Michelle Martin

Bumps and bruises

Sunday, March 27, 2011

I remember the way Teresa looked when she was a small infant — little hair, no teeth, soft, porcelain skin without a mark on it.

No more. While she’s still (and always will be) my baby girl, her hair is long enough to need a barrette to keep it out of her eyes, she’s got lots of teeth with more coming each day, and her skin, especially on her shins, is covered with black and blue marks.

The bruises are small and not deep, popping up and fading every few days. She doesn’t seem to notice them, and I’m not worried about them. Quite the opposite; they make me smile.

Those are the bruises a toddler wears as a badge of honor, finally able to get around well enough that she is encountering some of the literal stumbling blocks in her world. They come from running into the furniture, falling down, crawling over rough ground, and dropping books and blocks.

Sure, I do what I can to help her avoid any unnecessary pain and suffering, but these little bruises usually come when she is so intent on what she is doing (or trying to do) that she doesn’t feel them. They don’t come with physical suffering — only the frustration when it’s difficult to master something and the joy when it finally happens.

Still not a steady independent walker, Teresa has learned to get from one end of the house to the other with a hand on a chair, a table, a wall, in the blink of an eye. If there is no convenient handhold, she’ll move a chair over; if that doesn’t work, she’ll take a step or two or crawl. Makes no difference to her, as long as she gets where she wants to go.

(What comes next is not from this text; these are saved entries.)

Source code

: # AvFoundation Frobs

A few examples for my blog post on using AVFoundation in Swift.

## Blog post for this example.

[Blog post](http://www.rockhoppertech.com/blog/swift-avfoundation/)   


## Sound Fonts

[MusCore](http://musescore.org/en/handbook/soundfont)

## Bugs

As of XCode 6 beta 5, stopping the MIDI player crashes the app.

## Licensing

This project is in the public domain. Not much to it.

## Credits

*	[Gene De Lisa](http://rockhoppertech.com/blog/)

The real pain comes when where-shewants- to-go is somewhere she just can’t be, like playing with the stove or dumping her big sister’s beads out of their containers. So we try to head her off, nudge her in a different direction — see, it’s so much more fun to bang on a metal bowl with a wooden spoon.

We can discuss parental suffering another time. Just let me say that I am grateful for the industrial size bottles of ibuprofen at Costco.

Fortunately, any tendencies I may have had to want a neat, organized home have long given way to sharing limited living space with a husband, children and pets. Sippy cup on the floor? Check for dog hair and rinse it off. Baby eating the dog’s food? Clean it up (because by the time she’s got it in her mouth, she’s spilled it all over the floor), put it out of reach and be glad our dog is willing to share.

The bumps and bruises she suffers as she grows up will no doubt be more painful — especially the emotional ones — but for now, I’m going to celebrate the ones she has.